* Negotiators make progress on most vexing issues
* Union opposed to evaluations based on student test scores
* Civil rights leader Jesse Jackson tries to intervene
By Renita Young
CHICAGO, Sept 12 The Chicago Teachers Union and
the nation's third-largest school district expressed optimism
for the first time late on Wednesday that a strike could end
soon, after they made good progress toward an agreement on
education reforms sought by Mayor Rahm Emanuel.
But negotiators said there was still much work to do on a
deal and teachers would stay out of school for a fourth day on
"Plan for something for your children tomorrow and let's
hope for something (an agreement) Friday," said a smiling Karen
Lewis, the teachers union president, after talks went late into
the night on Wednesday.
Lewis, who has harshly criticized the mayor and his
negotiators, struck a much more conciliatory tone as she emerged
from the talks just before midnight on Wednesday.
"We made a lot of progress today. We are definitely coming
much closer together," Lewis said.
For the first time in days, Emanuel's chief negotiator,
School Board President David Vitale, agreed with Lewis' summary
of the talks. Only 24 hours earlier, Vitale had threatened not
to come back to the negotiating table until the union put
forward a better offer.
"We had a very productive evening," Vitale said. "We all go
away hopeful that we can go come together on this."
With more than 350,000 children out of school, the patience
of parents had begun to fray as hopes of a quick resolution to
the biggest U.S. labor strike in a year faded.
Earlier in the day, civil rights leader Jesse Jackson, who
is based in Chicago, appeared at the site where negotiations
were supposed to take place on Wednesday and said that he had
met with both sides separately to urge them to settle.

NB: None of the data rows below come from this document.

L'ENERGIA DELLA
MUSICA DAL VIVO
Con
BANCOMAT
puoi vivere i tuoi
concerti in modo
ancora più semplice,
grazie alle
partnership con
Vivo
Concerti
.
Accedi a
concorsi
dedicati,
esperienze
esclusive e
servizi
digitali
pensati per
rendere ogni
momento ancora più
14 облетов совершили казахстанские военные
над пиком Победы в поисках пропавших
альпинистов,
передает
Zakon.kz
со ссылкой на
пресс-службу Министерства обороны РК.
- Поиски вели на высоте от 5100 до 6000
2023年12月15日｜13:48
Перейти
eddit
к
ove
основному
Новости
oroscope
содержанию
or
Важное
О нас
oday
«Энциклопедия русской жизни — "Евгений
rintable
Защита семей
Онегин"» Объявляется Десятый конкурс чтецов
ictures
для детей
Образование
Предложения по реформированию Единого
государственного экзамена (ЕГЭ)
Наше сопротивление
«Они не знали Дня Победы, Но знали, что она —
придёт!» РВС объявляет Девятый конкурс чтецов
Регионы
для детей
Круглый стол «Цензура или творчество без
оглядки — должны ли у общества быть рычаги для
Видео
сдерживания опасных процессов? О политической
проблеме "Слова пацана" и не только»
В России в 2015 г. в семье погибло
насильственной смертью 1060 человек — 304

Lewis said the progress on Wednesday was on the two most
vexing issues - using student test scores to evaluate teachers
and giving more authority to principals to hire teachers.

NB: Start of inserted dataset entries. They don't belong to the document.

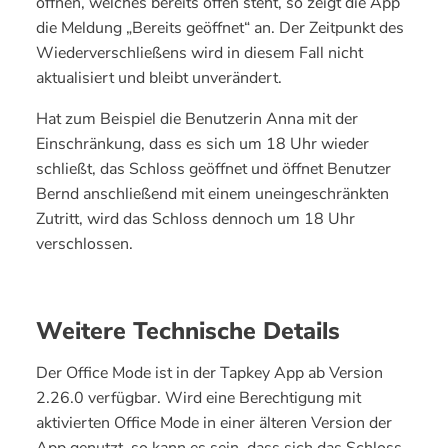
öffnen, welches bereits offen steht, so zeigt die App
die Meldung „Bereits geöffnet“ an. Der Zeitpunkt des
Wiederverschließens wird in diesem Fall nicht
aktualisiert und bleibt unverändert.
Hat zum Beispiel die Benutzerin Anna mit der
Einschränkung, dass es sich um 18 Uhr wieder
schließt, das Schloss geöffnet und öffnet Benutzer
Bernd anschließend mit einem uneingeschränkten
Zutritt, wird das Schloss dennoch um 18 Uhr
verschlossen.
Weitere Technische Details
Der Office Mode ist in der Tapkey App ab Version
2.26.0 verfügbar. Wird eine Berechtigung mit
aktivierten Office Mode in einer älteren Version der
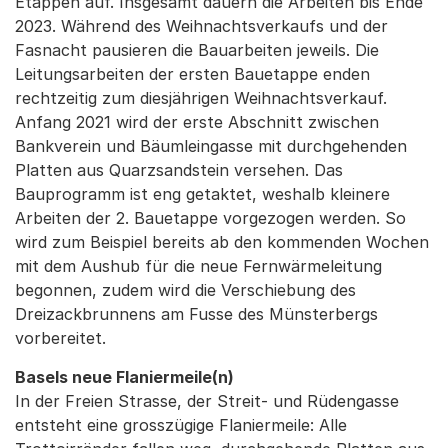
Etappen auf. Insgesamt dauern die Arbeiten bis Ende
2023. Während des Weihnachtsverkaufs und der
Fasnacht pausieren die Bauarbeiten jeweils. Die
Leitungsarbeiten der ersten Bauetappe enden
rechtzeitig zum diesjährigen Weihnachtsverkauf.
Anfang 2021 wird der erste Abschnitt zwischen
Bankverein und Bäumleingasse mit durchgehenden
Platten aus Quarzsandstein versehen. Das
Bauprogramm ist eng getaktet, weshalb kleinere
Arbeiten der 2. Bauetappe vorgezogen werden. So
wird zum Beispiel bereits ab den kommenden Wochen
mit dem Aushub für die neue Fernwärmeleitung
begonnen, zudem wird die Verschiebung des
Dreizackbrunnens am Fusse des Münsterbergs
vorbereitet.
Basels neue Flaniermeile(n)
In der Freien Strasse, der Streit- und Rüdengasse
entsteht eine grosszügige Flaniermeile: Alle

The union is concerned that more than a quarter of its
membership could be fired because the teachers work in poor
neighborhoods where students perform poorly on standardized
tests, which Emanuel wants to use to evaluate teachers.
Lewis also said the union fears Emanuel plans to close
scores of schools, putting unionized teachers out of work.
Lewis led the walkout on Monday of more than 29,000 teachers
and support staff, saying the union would not agree to school
reforms it considers misguided and disrespectful.
The dispute jolted the United States, where a weakened labor
movement seldom stages strikes and even less frequently wins
them. Organized labor has lost several fights in the last year
including Wisconsin stripping public sector unions of most of
their bargaining power, Indiana making union dues voluntary and
two California cities voting to pare pensions for union workers.
The strike in Barack Obama's home city has also put the U.S.
president in a tough spot between his ally and former top White
House aide Emanuel and labor unions Obama is counting on to win
re-election on Nov. 6.
Obama has said nothing in public about the dispute, allowing
administration surrogates to urge the two sides to settle.
Obama's own Education Department has championed some of the
reforms Emanuel is seeking, and a win for the ambitious Chicago
mayor would add momentum to the national school reform movement.
NO COMMON GROUND?
The city is operating 147 schools with non-union staff to
offer meals and "keep children safe and engaged," but only a
fraction of parents have been using that option, officials said.
At Disney elementary school, several dozen strikers with
homemade signs targeting Emanuel and school policies picketed in
cool, sunny weather on Wednesday.
Kent Barnhart, a music teacher for the past 25 years, said
neighborhood parents had been supportive, offering water and
opening their homes and even joining picket lines to march. But
he said teachers were frustrated with the slow talks.
"It's difficult for us to understand why they have not truly
discussed over the last 11 months things that have been very
important," he said of school officials. "It didn't seem like
they took it seriously - really important things like
evaluations, health benefits and pay."
Both sides agree Chicago schools need fixing. Chicago
students consistently perform poorly on standardized math and
reading tests. About 60 percent of high school students
graduate, compared with 75 percent nationwide and more than 90
percent in some affluent Chicago suburban schools.
The fight does not appear to center on wages, with the
school district offering an average 16 percent rise over four
years and some benefit improvements.